Clearly although distinctly related, GIS and commercial geo have tended to exist within two very different worlds. With that being said I’d like to argue that perhaps that distinction is showing signs of ebbing. I see both the dichotomy but also the blurring of those worlds occurring with the geospatial startups we work alongside at the Geovation Hub. I think it wouldn’t be an unfair statement to say the vast majority of the teams we work with don’t have a background in GIS, but they do have an appreciation for its use cases and solutions. There is an understanding of how it can help solve their business problems. For example Fatmap and Terrabotics and LandInsight are all currently looking for developers (ideally) with some level of GIS in their skillsets.

Putting the emphasis back on the industry side of things, you might ask the question if traditional GIS has all these fancy toys and insights that we all love and hold dearly, why does it appear innovations in the traditional GIS space are so lacklustre? Why hasn’t it systematically been at the heart of changing every day life like Niantic did with it’s AR gaming application? Upon thinking about it, the conclusion that I’ve come to is perhaps it has done. The catch is it’s, on a whole, not overly fantastic at flaunting itself in the same capacities that consumer facing tech companies tend to be (think Twitter, Instagram, Google etc). That is not to say it doesn’t do cool things (I’d like to think it does), I believe it’s more a testament to the spaces it operates in. GIS doesn’t tend to disrupt industries like food delivery, dating or finding the perfect bar, but it has incrementally shifted behaviours and approaches in sectors like asset management and transport planning. Indeed, GIS is an endeavour that consistently sweeps under the radar of modernities tech news radar.

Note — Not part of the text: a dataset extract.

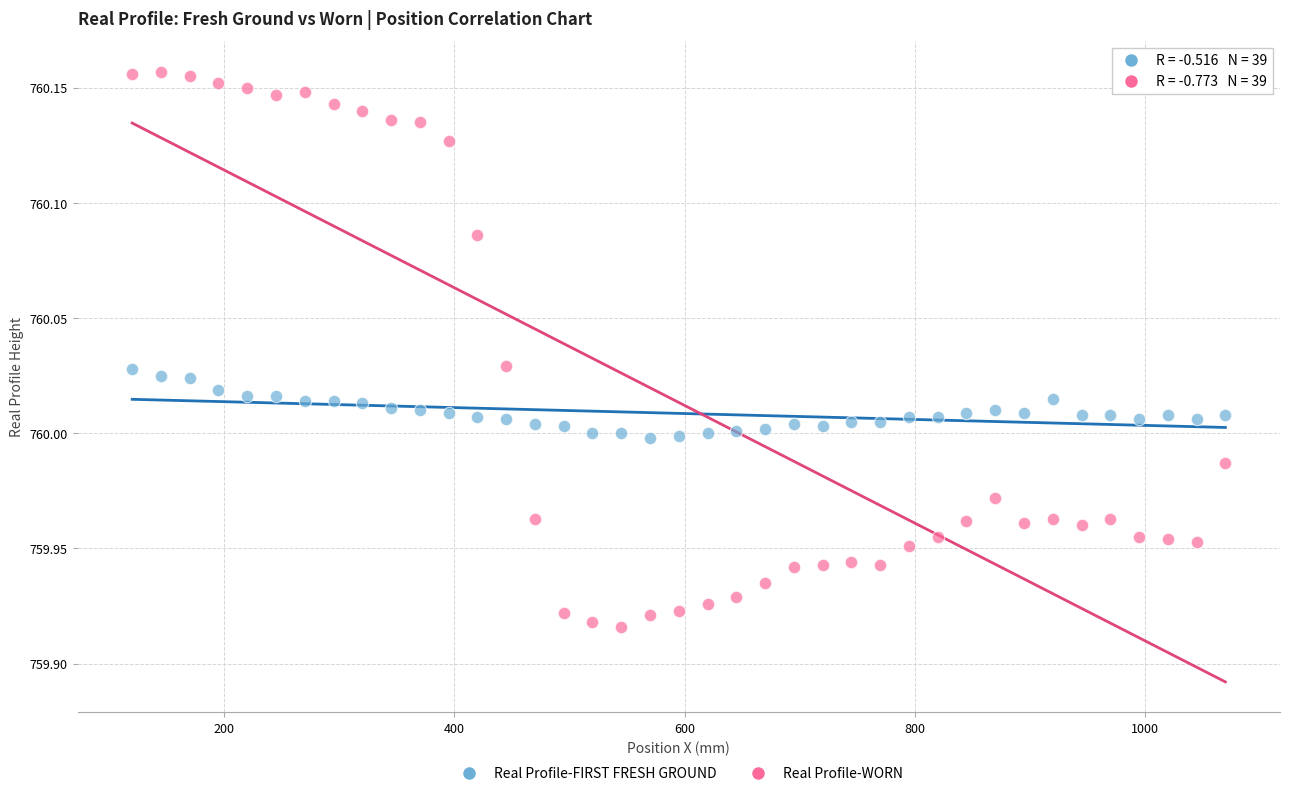

Which series contains the highest Y value?

Real Profile-WORN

As of recent, I think there are certainly movements that are gradually bridging the gap between traditional geospatial arena startups and innovation. Some examples include Esri which has it’s Startup Program for accelerating startups wanting to integrate GIS functionality into their products. At the Geovation Hub in London we are working to help startups with geospatial data. We can also see companies like Carto and MapBox that are filling their own niches and doing a great job of pulling in non-traditional cliente like Data Journalists and startup-y types. On top of all this all the biggest players (Esri, Here, Google, MapBox, Carto etc) are offering great APIs that developers can pull right into their apps.

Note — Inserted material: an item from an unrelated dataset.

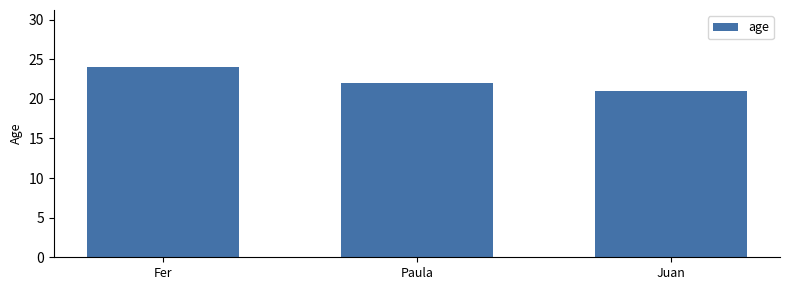

What is the change in value from Paula to Juan?

-1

There is an ever blurring exchange between the the worlds of industry and academic GIS and the tech and startup worlds. This is in contrast to an understanding of the more squared off set of ‘commercial geo’ and ‘industrial GIS’. With the continued growth of location based apps and ever increasing hype around drones, autonomous vehicles, big data, VR/AR and IoT, I think the edges of the two will continue to dissipate. It’s a movement away from a geospatial dichotomy to a geospatial continuum. Having said all this, I think in order for geo to truly flourish it must not be kept as an esoteric members club. It must be allowed to cross-pollinate with a whole raft of different ideas and fields, in weird, wonderful and unexpected ways.